Cet important et précieux ouvrage, enrichi de planches et de cartes, formes gros volumes in- 4°, de 1,63o pages d’impression. Il est divisé en cinq parties : la première et la plus curieuse de toutes , traite des Indiens de la côte de Coromandel, de l’astronomie des Brames, et de la conformité de cet inappréciable monument des anciennes connaissances humaines avec l’astronomie chaldaïque ; la seconde contient les travaux de l’auteur pendant son séjour à Pondichéry, ses observations sur les moussons, les courants, les marées, et la description des différentes routes maritimes de l’Inde ; la troisième donne de nombreux détails sur Manille et les Philippines ; la quatrième concerne Madagascar ; la cinquième est consacrée aux îles de France et de Bourbon.

Le livre de Le Gentil, fruit de dix années de courses dans les mers éloignées, et qui réunit à l’exactitude des détails une foule de recherches savantes et d’observations curieuses, fit sensation à une époque où les Européens n’avaient sur l’Inde que des notions imparfaites.

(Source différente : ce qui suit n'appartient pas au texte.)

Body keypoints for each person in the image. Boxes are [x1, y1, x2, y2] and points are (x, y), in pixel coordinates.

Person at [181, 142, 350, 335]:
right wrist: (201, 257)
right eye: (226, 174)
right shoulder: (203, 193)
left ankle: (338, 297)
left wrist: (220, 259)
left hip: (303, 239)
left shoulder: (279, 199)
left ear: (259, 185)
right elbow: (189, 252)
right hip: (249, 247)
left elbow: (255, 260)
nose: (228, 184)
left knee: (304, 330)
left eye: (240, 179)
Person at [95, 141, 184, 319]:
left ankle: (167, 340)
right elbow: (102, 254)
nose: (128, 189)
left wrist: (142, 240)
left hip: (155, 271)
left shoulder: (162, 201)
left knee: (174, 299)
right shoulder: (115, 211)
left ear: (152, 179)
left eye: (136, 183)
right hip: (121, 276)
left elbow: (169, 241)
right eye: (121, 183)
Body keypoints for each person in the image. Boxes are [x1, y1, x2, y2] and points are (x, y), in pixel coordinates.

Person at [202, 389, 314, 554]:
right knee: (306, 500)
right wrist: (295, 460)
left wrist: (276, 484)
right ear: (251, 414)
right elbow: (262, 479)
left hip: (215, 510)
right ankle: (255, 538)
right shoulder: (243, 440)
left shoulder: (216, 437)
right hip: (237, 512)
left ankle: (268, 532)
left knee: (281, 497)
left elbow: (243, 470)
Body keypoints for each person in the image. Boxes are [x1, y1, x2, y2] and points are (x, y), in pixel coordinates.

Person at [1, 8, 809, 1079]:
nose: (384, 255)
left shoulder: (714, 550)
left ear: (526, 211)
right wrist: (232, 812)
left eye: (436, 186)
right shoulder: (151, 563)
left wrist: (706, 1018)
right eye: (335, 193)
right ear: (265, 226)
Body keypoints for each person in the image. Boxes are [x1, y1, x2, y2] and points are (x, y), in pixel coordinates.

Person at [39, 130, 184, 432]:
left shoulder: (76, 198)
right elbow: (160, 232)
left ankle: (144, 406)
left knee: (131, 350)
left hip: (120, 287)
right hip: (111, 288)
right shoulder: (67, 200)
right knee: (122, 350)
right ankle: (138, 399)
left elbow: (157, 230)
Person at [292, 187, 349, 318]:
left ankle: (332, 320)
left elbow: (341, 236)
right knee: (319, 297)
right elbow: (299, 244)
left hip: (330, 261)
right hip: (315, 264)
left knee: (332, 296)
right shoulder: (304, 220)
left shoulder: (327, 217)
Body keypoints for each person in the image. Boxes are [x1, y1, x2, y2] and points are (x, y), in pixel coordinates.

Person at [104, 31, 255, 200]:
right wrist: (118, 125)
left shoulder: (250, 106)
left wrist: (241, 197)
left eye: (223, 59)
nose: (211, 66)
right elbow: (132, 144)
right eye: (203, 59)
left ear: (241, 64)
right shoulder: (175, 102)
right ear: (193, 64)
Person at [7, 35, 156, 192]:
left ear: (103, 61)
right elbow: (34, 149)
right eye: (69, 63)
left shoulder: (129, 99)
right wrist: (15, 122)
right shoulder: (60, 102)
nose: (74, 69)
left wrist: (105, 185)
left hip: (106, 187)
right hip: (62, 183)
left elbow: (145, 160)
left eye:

H eut une seconde édition en 1782, Paris et Heidelberg, 8 vol. in-8°. Il fut en même temps traduit abrégé en allemand, et publié à Hambourg, 1780—1782, 3 vol. in-8°.

Après la publication de son Voyage dans les mers de l’Inde, qui lui demanda dix ans d’application assidue, Le Gentil reprit ses occupations ordinaires d’académicien-astronome, et fournit encore plusieurs excellents Mémoires au recueil des travaux de l’Académie des sciences.

Heureux et tranquille depuis huit ans, Le Gentil vit le calme de ses derniers jours troublé par les premiers orages de la révolution : la prise de la Bastille, l’émeute populaire des 5 et 6 octobre, l’insurrection du 20 juin, la journée du 10 août, le massacre des 2 et 3 septembre, l’abolition de la monarchie, l’établissement de la république, événements qui brisèrent son cœur tout dévoué à la royauté. Mais il ne devait voir ni le triste spectacle de l’échafaud de Louis XVI, ni les sanglants excès du régime de la terreur, dont il eût été peut-être une des premières victimes. Sa vie, usée par l’étude et de lointains voyages, s’éteignit en paix au fracas du torrent de la révolution. Il termina ses jours le 22 octobre 1792, entrant à peine dans sa 68e année. Le corps savant auquel il appartenait ne fit point son éloge ; personne ne prononça de discours sur sa tombe. Les idées étaient bouleversées, l’état social se décomposait, le vieux monde politique s’écroulait : on avait alors autre chose à penser, autre chose à faire , qu’à célébrer les quarante ans de travaux d’un savant modeste : il disparut sans bruit de la scène agitée du monde.

VËRUSMOR

Notes

[1] source : Annuaire de la Manche – volume 13, 1841, page 266 et suivantes

[2] Ce parent était un de ces héritiers avides qui avaient fait courir le bruit de la mort de Le Gentil , et qui voulaient à toute force se partager sa fortune. Il était probablement fâché, de voir en vie un homme qu’il avait cru ou feint de croire mort.